Your objective: A verbatim repetition of the data below is requested, without images.

[Saved entries]
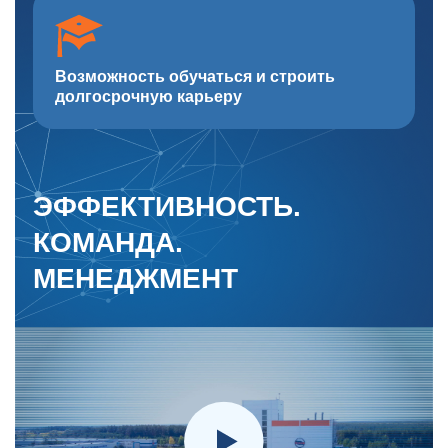
Возможность обучаться и строить
долгосрочную карьеру
ЭФФЕКТИВНОСТЬ.
КОМАНДА.
МЕНЕДЖМЕНТ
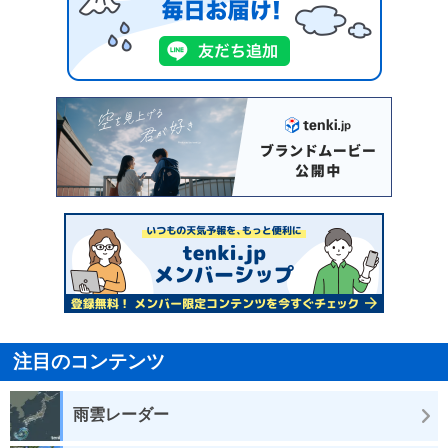
注目のコンテンツ
雨雲レーダー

Exercise solution:
Возможность обучаться и строить
долгосрочную карьеру
ЭФФЕКТИВНОСТЬ.
КОМАНДА.
МЕНЕДЖМЕНТ
注目のコンテンツ
雨雲レーダー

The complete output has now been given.